- Pir Sohrab
- Coordinates: 25°44′02″N 60°52′35″E﻿ / ﻿25.73389°N 60.87639°E
- Country: Iran
- Province: Sistan and Baluchestan
- County: Chabahar
- District: Pir Sohrab
- Rural District: Pir Sohrab

Population (2016)
- • Total: 1,081
- Time zone: UTC+3:30 (IRST)

= Pir Sohrab =

Village in Sistan and Baluchestan province, Iran

Pir Sohrab (پيرسهراب) (Note: Also romanized as Pīr Sohrāb; also known as Pīr Sorād and Pīr Sūrab)) is a village in, and the former capital of, Pir Sohrab Rural District of Pir Sohrab District, Chabahar County, (Note: Formerly Chah Bahar County) Sistan and Baluchestan province, Iran, serving as capital of the district.

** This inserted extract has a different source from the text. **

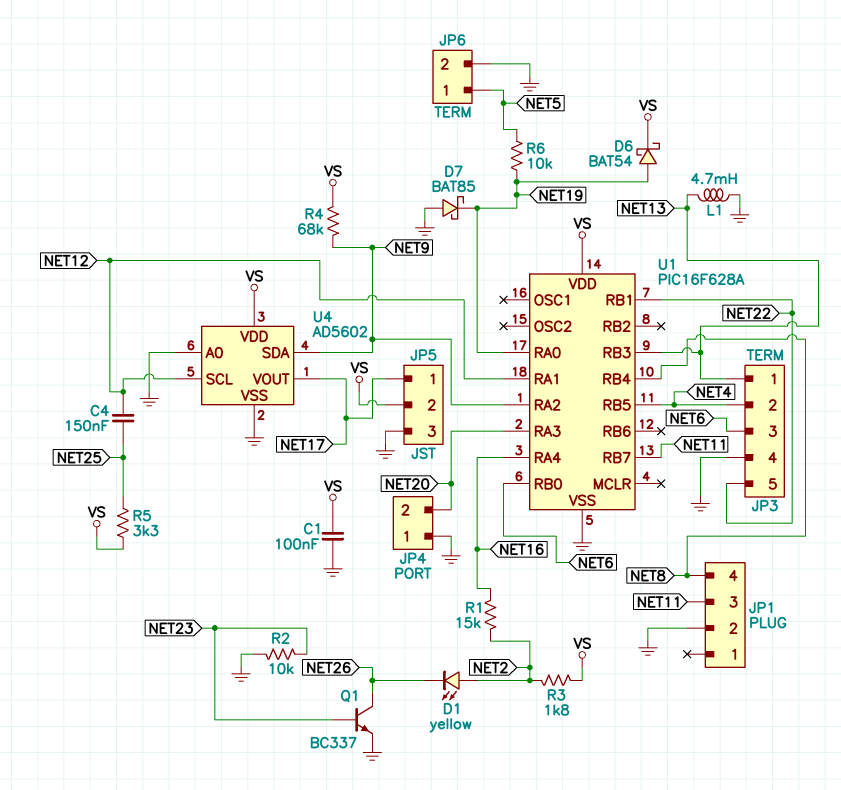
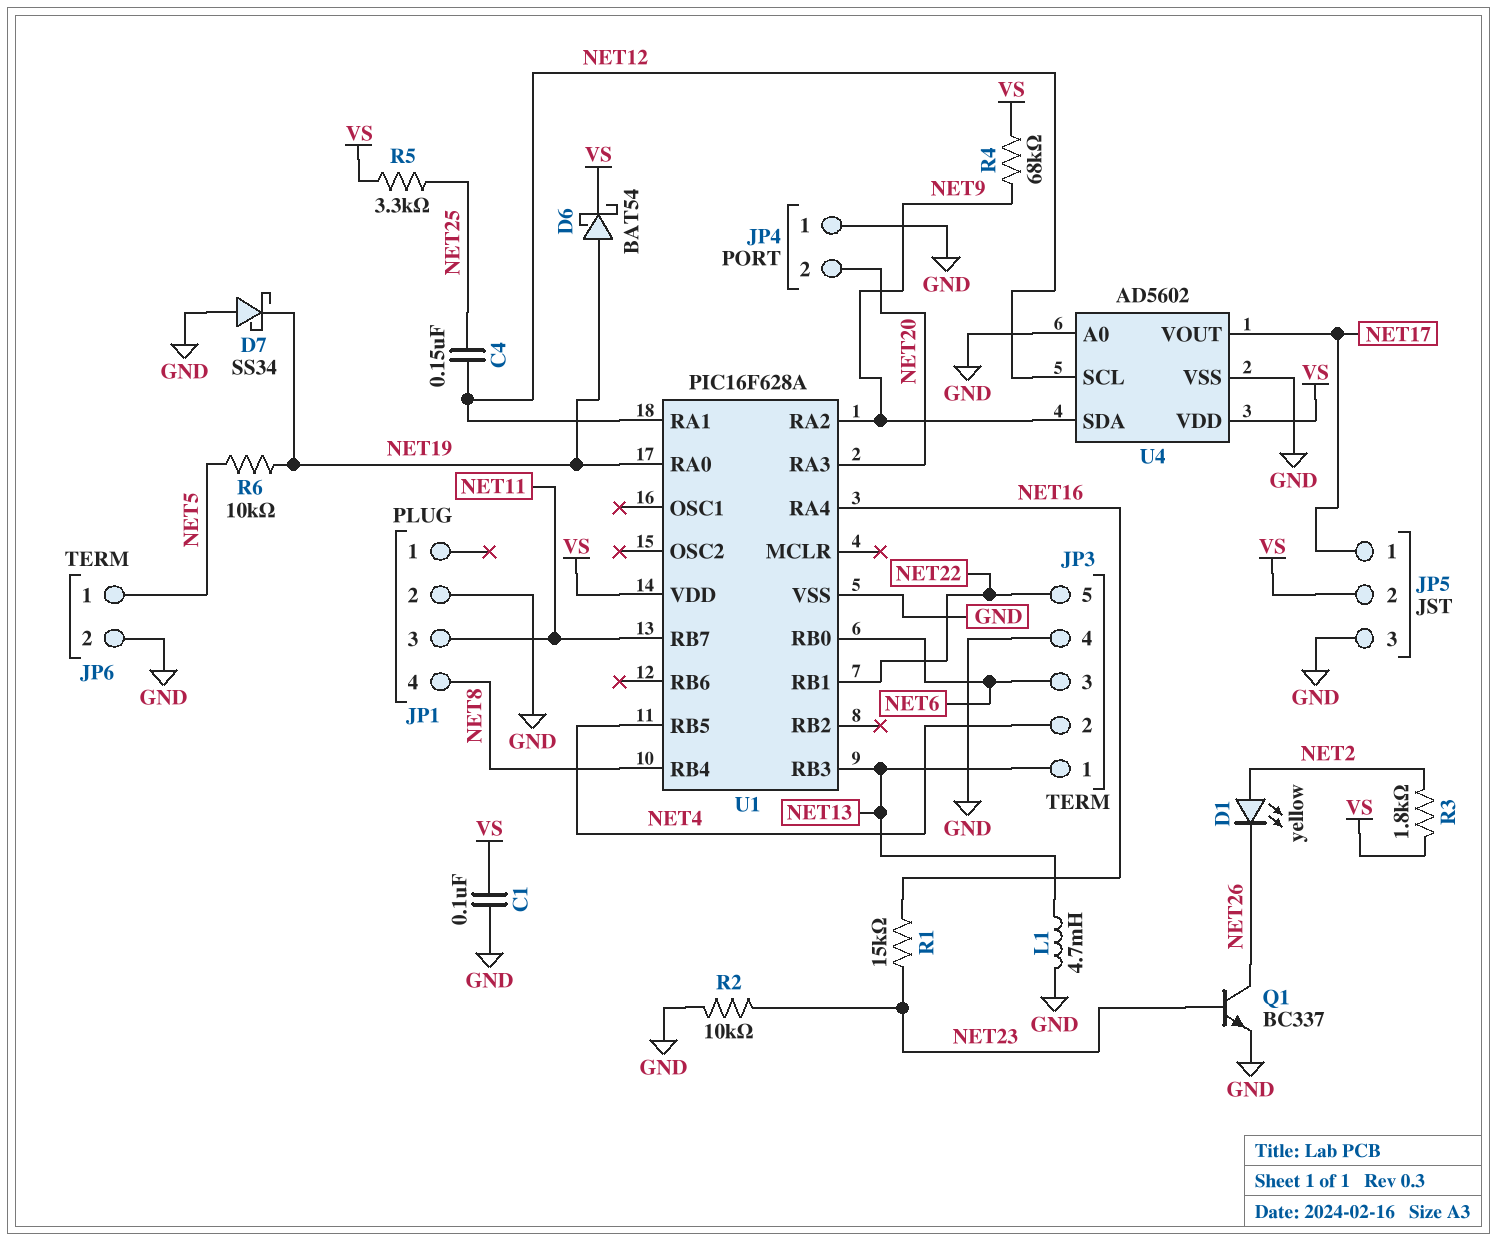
D7: schottky BAT85 (A GND, K NET19) -> schottky SS34 (A GND, K NET19)
R1: 15k (NET2, NET16) -> 15k (NET16, NET23)

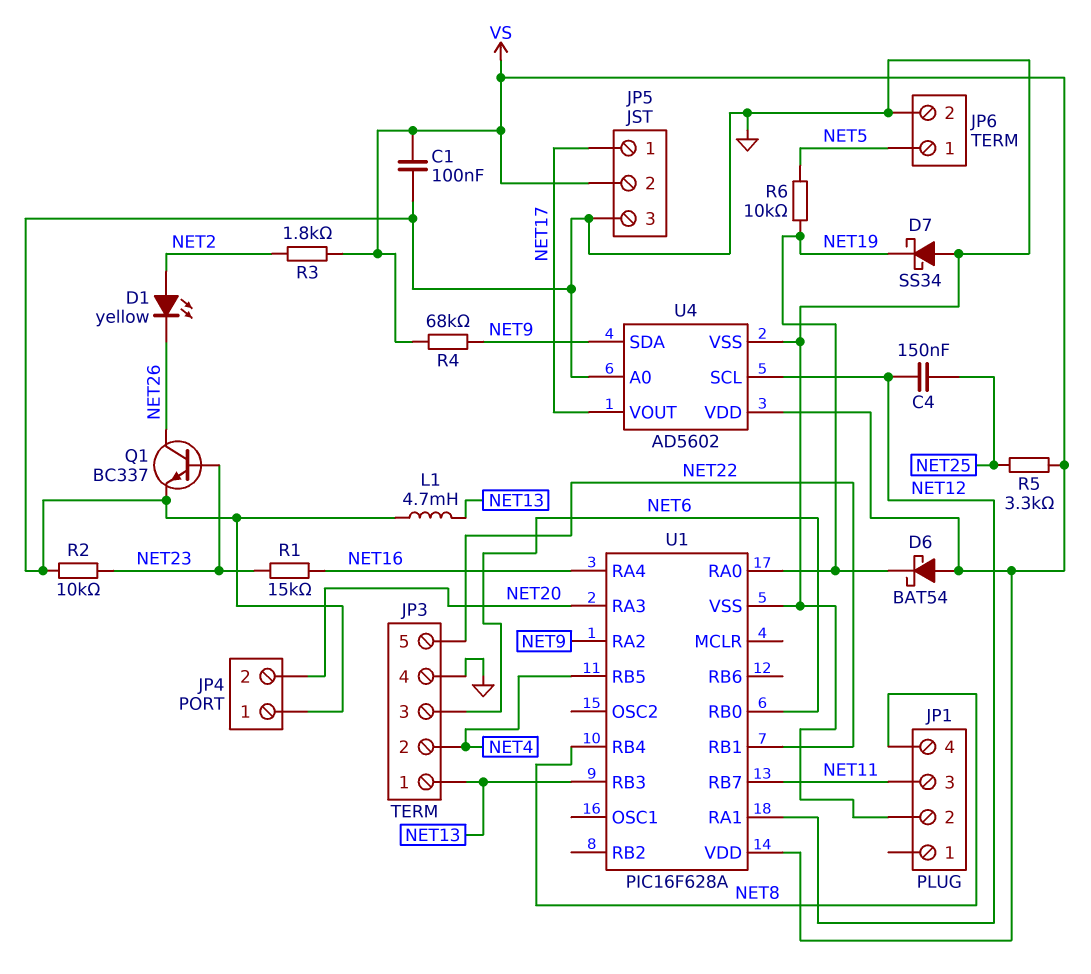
D6: schottky BAT54 (A NET19, K VS) -> schottky BAT54 (A VS, K NET19)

The capital of the rural district has been transferred to the village of Owraki Bozorg-e Olya.

==Demographics==
===Population===
At the time of the 2006 National Census, the village's population was 675 in 110 households, when it was in the Central District. The following census in 2011 counted 873 people in 197 households. The 2016 census measured the population of the village as 1,081 people in 259 households.

After the census, the rural district was separated from the district in the establishment of Pir Sohrab District.